Still unknown, Gillman says, is what's really happening during those first two years. "That's an important question because pediatricians always want to know, and mothers and fathers always want to know, how big should my baby be? How fat should my baby grow? What should I feed my child for optimal growth, etc?"

Those questions, he says, cannot be answered by this paper, particularly since other studies have suggested that weight gain during the first weeks and months of life, for both premature babies and full-term babies, can lead to being overweight or having hypertension, insulin resistance, and high leptin levels in later life.

For these reasons, Gillman says he does not necessarily accept the hypothesis that two years may represent an important cutoff point.

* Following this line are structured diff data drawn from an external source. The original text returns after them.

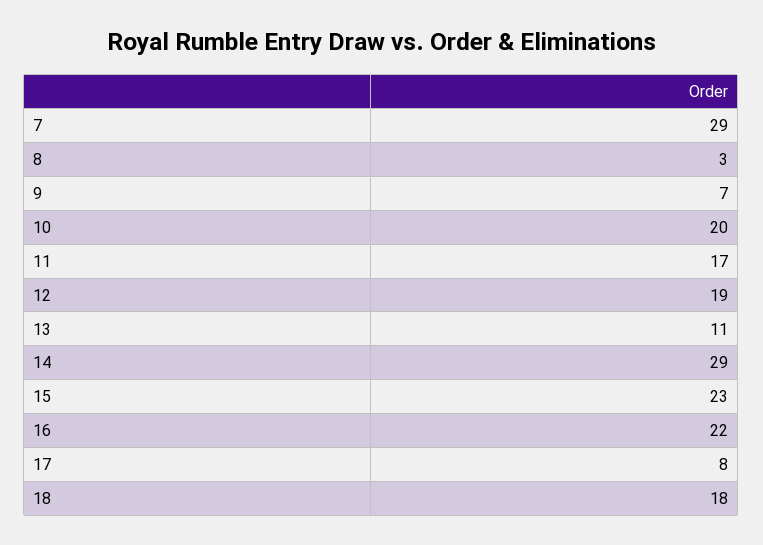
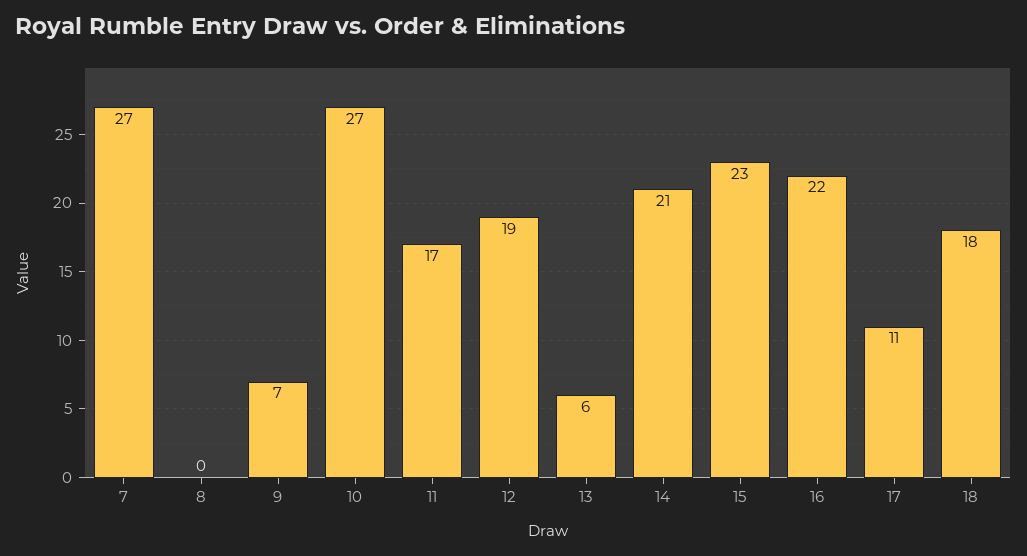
7: 29 -> 27
8: 3 -> 0
10: 20 -> 27
13: 11 -> 6
14: 29 -> 21
17: 8 -> 11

"I'm not sure I would go that far with these data," Gillman told heartwire. "First of all, they don't have information on fat or muscle or body composition. Second, that cohort was born during the 1930s and 1940s. So we don't know if what's observed in cohorts born back then has any relevance to cohorts born today. There was very little obesity back then, whereas we're facing an obesity epidemic at this point. I think what we can say is that during those first two years of life, there is some controversy, and we need to know more, because that's really important for parents and healthcare professionals."


Implications for children worldwide

In his editorial, Gillman emphasizes that the scenario at the center of Barker et al's study—low-birth-weight children who rapidly gain weight in childhood—represents one of the fastest-growing groups in the world.

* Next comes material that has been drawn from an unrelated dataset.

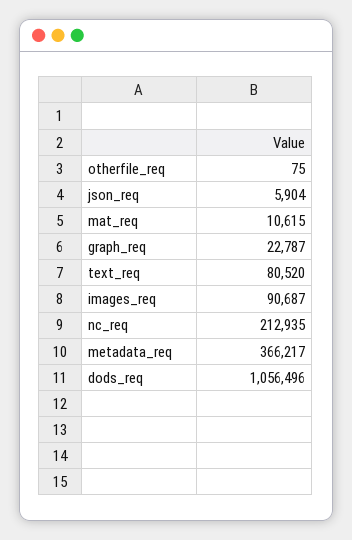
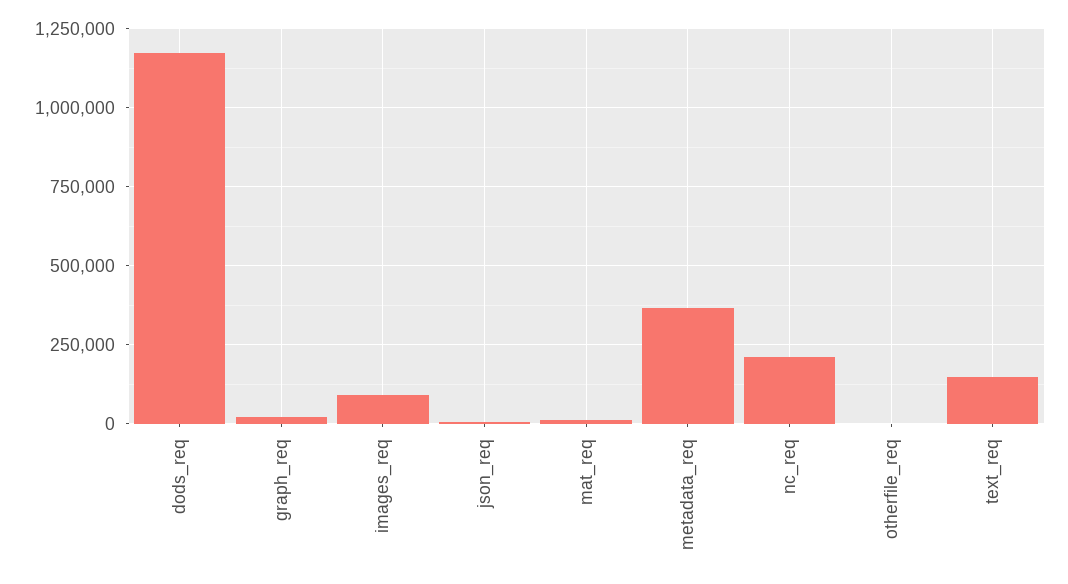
text_req: 80520 -> 150000
dods_req: 1056496 -> 1175000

"This is a phenotype that's becoming more common in the developing world, where the epidemiologic transition consists of kids who were born at relatively lower birth weights who then, in the setting of urbanized, sedentary lifestyles, gain weight faster in childhood," Gillman elaborated to heartwire. As such, he writes in his editorial, the "ominous pattern" that the authors identified "is both common and liable to persist for the foreseeable future."

Sources
  1. Barker DJP, Osmond C, Forsén TJ et al. Trajectories of growth among children who have coronary events as adults. N Engl J Med 2005; 353:1802-1809.
  2. Gillman MW. Developmental origins of health and disease. N Engl J Med 2005; 353:1848-1850.



Your comments
Low birth weight followed by accelerated weight gain in childhood linked to increased heart-diseas
# 1 of 1
October 29, 2005 02:22 (EDT)
Kiran Modi
Convincing trial to change our attitude towards kids and their diet
How early years of our life decides the outcomes in later part, a convincing trial to make a difference in the way parenting is done and pediatricians should advise the parents of the young kids.